## What you are asked to do
Leave every picture out and return the rest of the listing verbatim.

## Records to use
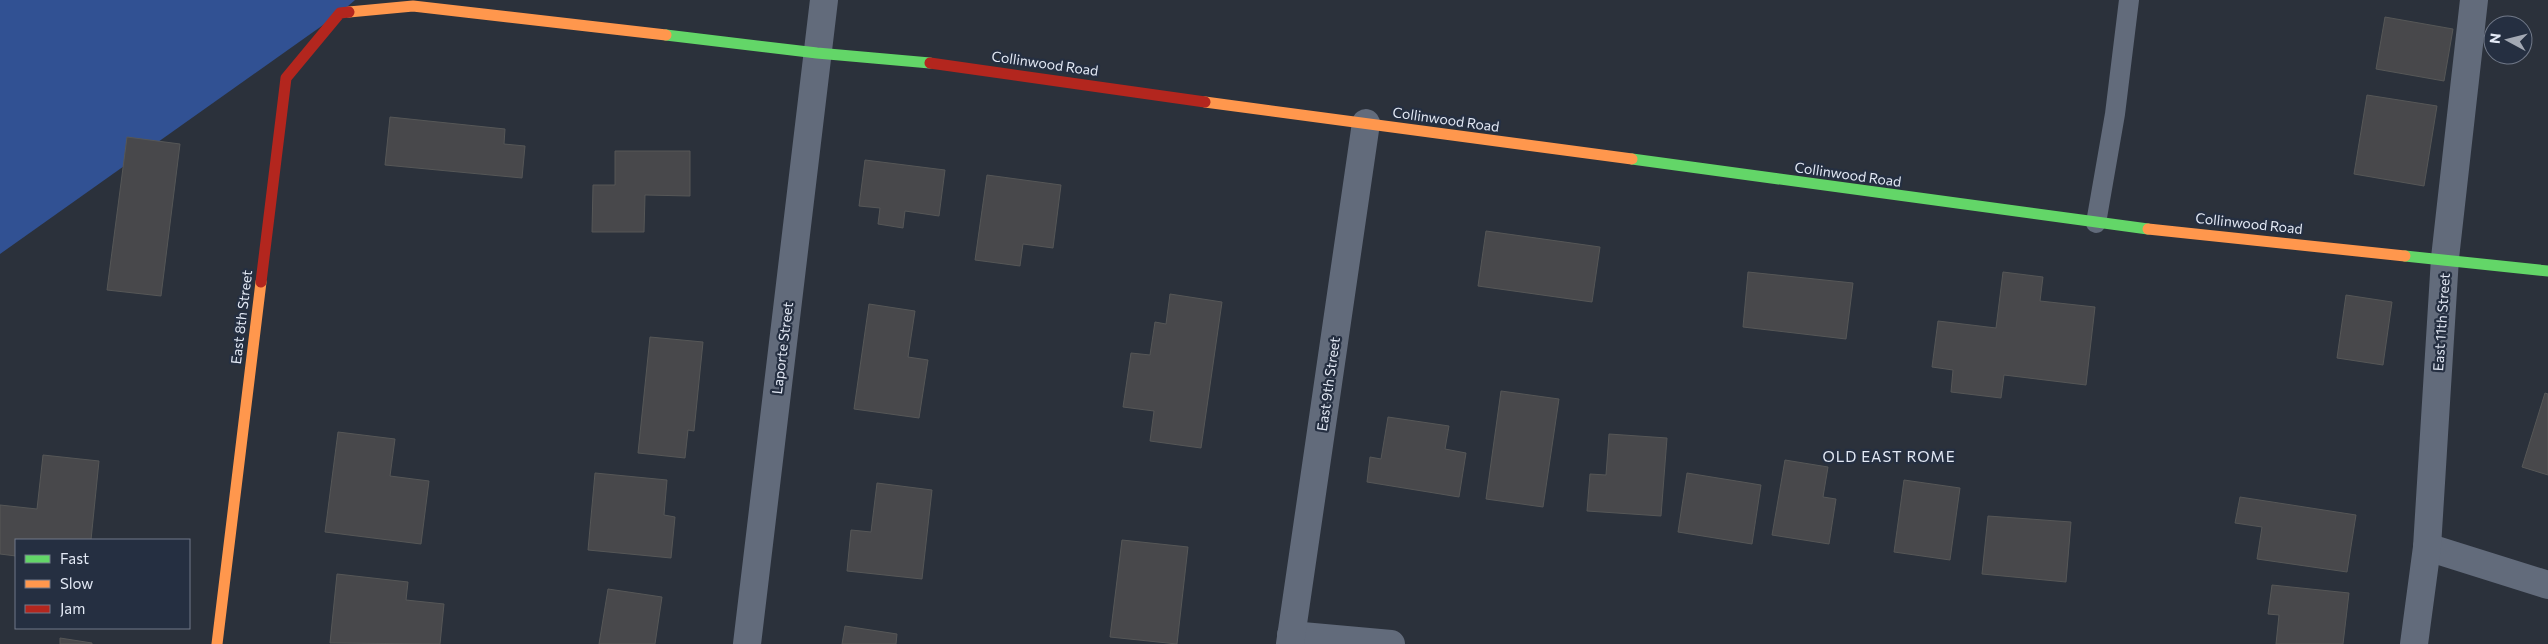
<svg xmlns="http://www.w3.org/2000/svg" width="2548" height="644" viewBox="0 0 2548 644" font-family="Commissioner,sans-serif">
  <rect width="100%" height="100%" fill="#2b313b"/>
  <polygon fill="#315193" points="0,0 355,0 340,13 0,254"/>
  <g fill="#48484b" stroke="#565757">
    <polygon points="2385,17 2453,29 2444,81 2376,69"/>
    <polygon points="2367,95 2437,106 2424,186 2354,174"/>
    <polygon points="390,117 505,129 504,144 525,146 522,178 385,165"/>
    <polygon points="127,137 180,144 161,296 107,290"/>
    <polygon points="615,151 690,151 690,196 645,195 644,232 592,232 593,185 615,185"/>
    <polygon points="865,160 945,170 939,216 905,211 903,228 878,224 880,208 859,206"/>
    <polygon points="987,175 1061,185 1053,248 1023,244 1020,266 975,260"/>
    <polygon points="1486,231 1600,247 1592,302 1478,286"/>
    <polygon points="1748,272 1853,283 1846,339 1743,327"/>
    <polygon points="2003,272 2043,277 2040,301 2095,307 2086,385 2004,375 2001,398 1951,392 1953,370 1932,367 1938,321 1996,328"/>
    <polygon points="1170,294 1222,302 1201,448 1150,441 1154,411 1123,407 1131,353 1150,355 1155,322 1166,324"/>
    <polygon points="2346,295 2392,302 2383,365 2337,358"/>
    <polygon points="869,304 915,311 908,357 928,360 919,418 854,409"/>
    <polygon points="650,337 703,342 694,431 688,430 685,458 638,453"/>
    <polygon points="1501,391 1559,399 1543,507 1486,499"/>
    <polygon points="2545,393 2548,394 2548,475 2522,467"/>
    <polygon points="1388,417 1449,426 1445,449 1466,453 1459,497 1367,482 1370,457 1381,459"/>
    <polygon points="338,432 395,439 390,476 429,481 421,544 325,532"/>
    <polygon points="1609,434 1667,438 1661,516 1587,511 1590,474 1606,475"/>
    <polygon points="43,455 99,461 91,540 16,540 16,556 0,554 0,505 37,509"/>
    <polygon points="1785,460 1828,467 1823,497 1836,499 1829,544 1772,535"/>
    <polygon points="595,473 667,480 664,515 675,517 671,558 588,550"/>
    <polygon points="1687,473 1761,485 1752,544 1678,532"/>
    <polygon points="1904,480 1960,488 1950,560 1894,552"/>
    <polygon points="877,483 932,490 922,579 847,571 851,530 871,532"/>
    <polygon points="2240,497 2356,515 2347,572 2257,559 2262,527 2235,523"/>
    <polygon points="1988,516 2071,522 2066,582 1982,574"/>
    <polygon points="1122,540 1188,547 1177,644 1110,637"/>
    <polygon points="337,574 408,582 406,600 444,604 440,644 330,643"/>
    <polygon points="2272,585 2349,593 2343,644 2276,644 2279,615 2268,614"/>
    <polygon points="608,589 662,597 655,644 599,644"/>
    <polygon points="845,626 897,634 896,644 842,644"/>
    <polygon points="60,638 92,643 92,644 60,644"/>
  </g>
  <g fill="none" stroke-linecap="round" stroke-linejoin="round">
    <polyline stroke="#626b7b" stroke-width="20" points="2096,223 2115,114 2129,0"/>
    <g stroke="#626b7b" stroke-width="28">
      <polyline points="2427,547 2548,585"/>
      <polyline points="1291,635 1391,644"/>
      <polyline points="747,644 824,0"/>
      <polyline points="1290,644 1366,123"/>
      <polyline points="2414,644 2427,547 2445,258 2474,0"/>
    </g>
    <g stroke="#63d668" stroke-width="11">
      <polyline points="666,35 817,53 930,63"/>
      <polyline points="1632,159 2148,229"/>
      <polyline points="2405,256 2548,271"/>
    </g>
    <g stroke="#ff974d" stroke-width="11">
      <polyline points="349,12 413,6 666,35"/>
      <polyline points="1205,102 1632,159"/>
      <polyline points="2148,229 2405,256"/>
      <polyline points="217,644 261,282"/>
    </g>
    <g stroke="#b3261e" stroke-width="11">
      <polyline points="930,63 1205,102"/>
      <polyline points="261,282 286,78 340,13 349,12"/>
    </g>
  </g>
  <g text-anchor="middle" dominant-baseline="central" stroke-width="4.5" stroke-linejoin="round" paint-order="stroke">
    <g font-size="14" fill="#e3e9f5" stroke="#252f41">
      <text transform="translate(1045 63) rotate(8)">Collinwood Road</text>
      <text transform="translate(1446 119) rotate(8)">Collinwood Road</text>
      <text transform="translate(1848 174) rotate(8)">Collinwood Road</text>
      <text transform="translate(2249 223) rotate(6)">Collinwood Road</text>
      <text transform="translate(241 317) rotate(-83)">East 8th Street</text>
      <text transform="translate(2441 322) rotate(-86)">East 11th Street</text>
      <text transform="translate(782 348) rotate(-83)">Laporte Street</text>
      <text transform="translate(1328 384) rotate(-82)">East 9th Street</text>
    </g>
    <g font-size="15" letter-spacing="1" fill="#e3e9f5" stroke="#252f41">
      <text x="1889" y="456">OLD EAST ROME</text>
    </g>
  </g>
  <rect x="15" y="539" width="175" height="90" fill="#252f41" stroke="#717989"/>
  <rect x="25" y="555" width="25" height="8" fill="#63d668" stroke="#717989"/>
  <text x="60" y="564" font-size="15" fill="#e3e9f5">Fast</text>
  <rect x="25" y="580" width="25" height="8" fill="#ff974d" stroke="#717989"/>
  <text x="60" y="589" font-size="15" fill="#e3e9f5">Slow</text>
  <rect x="25" y="605" width="25" height="8" fill="#b3261e" stroke="#717989"/>
  <text x="60" y="614" font-size="15" fill="#e3e9f5">Jam</text>
  <g transform="translate(2508 40) rotate(277)"><circle r="24" fill="#252f41" stroke="#717989"/>
  <path d="M0-4L9 19L0 12L-9 19Z" fill="#a3a9b4"/>
  <text y="-8" font-size="14" font-weight="bold" text-anchor="middle" fill="#e3e9f5">N</text>
  </g>
</svg>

## Exercise answer
<svg xmlns="http://www.w3.org/2000/svg" width="2548" height="644" viewBox="0 0 2548 644" font-family="Commissioner,sans-serif">
  <rect width="100%" height="100%" fill="#2b313b"/>
  <polygon fill="#315193" points="0,0 355,0 340,13 0,254"/>
  <g fill="#48484b" stroke="#565757">
    <polygon points="2385,17 2453,29 2444,81 2376,69"/>
    <polygon points="2367,95 2437,106 2424,186 2354,174"/>
    <polygon points="390,117 505,129 504,144 525,146 522,178 385,165"/>
    <polygon points="127,137 180,144 161,296 107,290"/>
    <polygon points="615,151 690,151 690,196 645,195 644,232 592,232 593,185 615,185"/>
    <polygon points="865,160 945,170 939,216 905,211 903,228 878,224 880,208 859,206"/>
    <polygon points="987,175 1061,185 1053,248 1023,244 1020,266 975,260"/>
    <polygon points="1486,231 1600,247 1592,302 1478,286"/>
    <polygon points="1748,272 1853,283 1846,339 1743,327"/>
    <polygon points="2003,272 2043,277 2040,301 2095,307 2086,385 2004,375 2001,398 1951,392 1953,370 1932,367 1938,321 1996,328"/>
    <polygon points="1170,294 1222,302 1201,448 1150,441 1154,411 1123,407 1131,353 1150,355 1155,322 1166,324"/>
    <polygon points="2346,295 2392,302 2383,365 2337,358"/>
    <polygon points="869,304 915,311 908,357 928,360 919,418 854,409"/>
    <polygon points="650,337 703,342 694,431 688,430 685,458 638,453"/>
    <polygon points="1501,391 1559,399 1543,507 1486,499"/>
    <polygon points="2545,393 2548,394 2548,475 2522,467"/>
    <polygon points="1388,417 1449,426 1445,449 1466,453 1459,497 1367,482 1370,457 1381,459"/>
    <polygon points="338,432 395,439 390,476 429,481 421,544 325,532"/>
    <polygon points="1609,434 1667,438 1661,516 1587,511 1590,474 1606,475"/>
    <polygon points="43,455 99,461 91,540 16,540 16,556 0,554 0,505 37,509"/>
    <polygon points="1785,460 1828,467 1823,497 1836,499 1829,544 1772,535"/>
    <polygon points="595,473 667,480 664,515 675,517 671,558 588,550"/>
    <polygon points="1687,473 1761,485 1752,544 1678,532"/>
    <polygon points="1904,480 1960,488 1950,560 1894,552"/>
    <polygon points="877,483 932,490 922,579 847,571 851,530 871,532"/>
    <polygon points="2240,497 2356,515 2347,572 2257,559 2262,527 2235,523"/>
    <polygon points="1988,516 2071,522 2066,582 1982,574"/>
    <polygon points="1122,540 1188,547 1177,644 1110,637"/>
    <polygon points="337,574 408,582 406,600 444,604 440,644 330,643"/>
    <polygon points="2272,585 2349,593 2343,644 2276,644 2279,615 2268,614"/>
    <polygon points="608,589 662,597 655,644 599,644"/>
    <polygon points="845,626 897,634 896,644 842,644"/>
    <polygon points="60,638 92,643 92,644 60,644"/>
  </g>
  <g fill="none" stroke-linecap="round" stroke-linejoin="round">
    <polyline stroke="#626b7b" stroke-width="20" points="2096,223 2115,114 2129,0"/>
    <g stroke="#626b7b" stroke-width="28">
      <polyline points="2427,547 2548,585"/>
      <polyline points="1291,635 1391,644"/>
      <polyline points="747,644 824,0"/>
      <polyline points="1290,644 1366,123"/>
      <polyline points="2414,644 2427,547 2445,258 2474,0"/>
    </g>
    <g stroke="#63d668" stroke-width="11">
      <polyline points="666,35 817,53 930,63"/>
      <polyline points="1632,159 2148,229"/>
      <polyline points="2405,256 2548,271"/>
    </g>
    <g stroke="#ff974d" stroke-width="11">
      <polyline points="349,12 413,6 666,35"/>
      <polyline points="1205,102 1632,159"/>
      <polyline points="2148,229 2405,256"/>
      <polyline points="217,644 261,282"/>
    </g>
    <g stroke="#b3261e" stroke-width="11">
      <polyline points="930,63 1205,102"/>
      <polyline points="261,282 286,78 340,13 349,12"/>
    </g>
  </g>
  <g text-anchor="middle" dominant-baseline="central" stroke-width="4.5" stroke-linejoin="round" paint-order="stroke">
    <g font-size="14" fill="#e3e9f5" stroke="#252f41">
      <text transform="translate(1045 63) rotate(8)">Collinwood Road</text>
      <text transform="translate(1446 119) rotate(8)">Collinwood Road</text>
      <text transform="translate(1848 174) rotate(8)">Collinwood Road</text>
      <text transform="translate(2249 223) rotate(6)">Collinwood Road</text>
      <text transform="translate(241 317) rotate(-83)">East 8th Street</text>
      <text transform="translate(2441 322) rotate(-86)">East 11th Street</text>
      <text transform="translate(782 348) rotate(-83)">Laporte Street</text>
      <text transform="translate(1328 384) rotate(-82)">East 9th Street</text>
    </g>
    <g font-size="15" letter-spacing="1" fill="#e3e9f5" stroke="#252f41">
      <text x="1889" y="456">OLD EAST ROME</text>
    </g>
  </g>
  <rect x="15" y="539" width="175" height="90" fill="#252f41" stroke="#717989"/>
  <rect x="25" y="555" width="25" height="8" fill="#63d668" stroke="#717989"/>
  <text x="60" y="564" font-size="15" fill="#e3e9f5">Fast</text>
  <rect x="25" y="580" width="25" height="8" fill="#ff974d" stroke="#717989"/>
  <text x="60" y="589" font-size="15" fill="#e3e9f5">Slow</text>
  <rect x="25" y="605" width="25" height="8" fill="#b3261e" stroke="#717989"/>
  <text x="60" y="614" font-size="15" fill="#e3e9f5">Jam</text>
  <g transform="translate(2508 40) rotate(277)"><circle r="24" fill="#252f41" stroke="#717989"/>
  <path d="M0-4L9 19L0 12L-9 19Z" fill="#a3a9b4"/>
  <text y="-8" font-size="14" font-weight="bold" text-anchor="middle" fill="#e3e9f5">N</text>
  </g>
</svg>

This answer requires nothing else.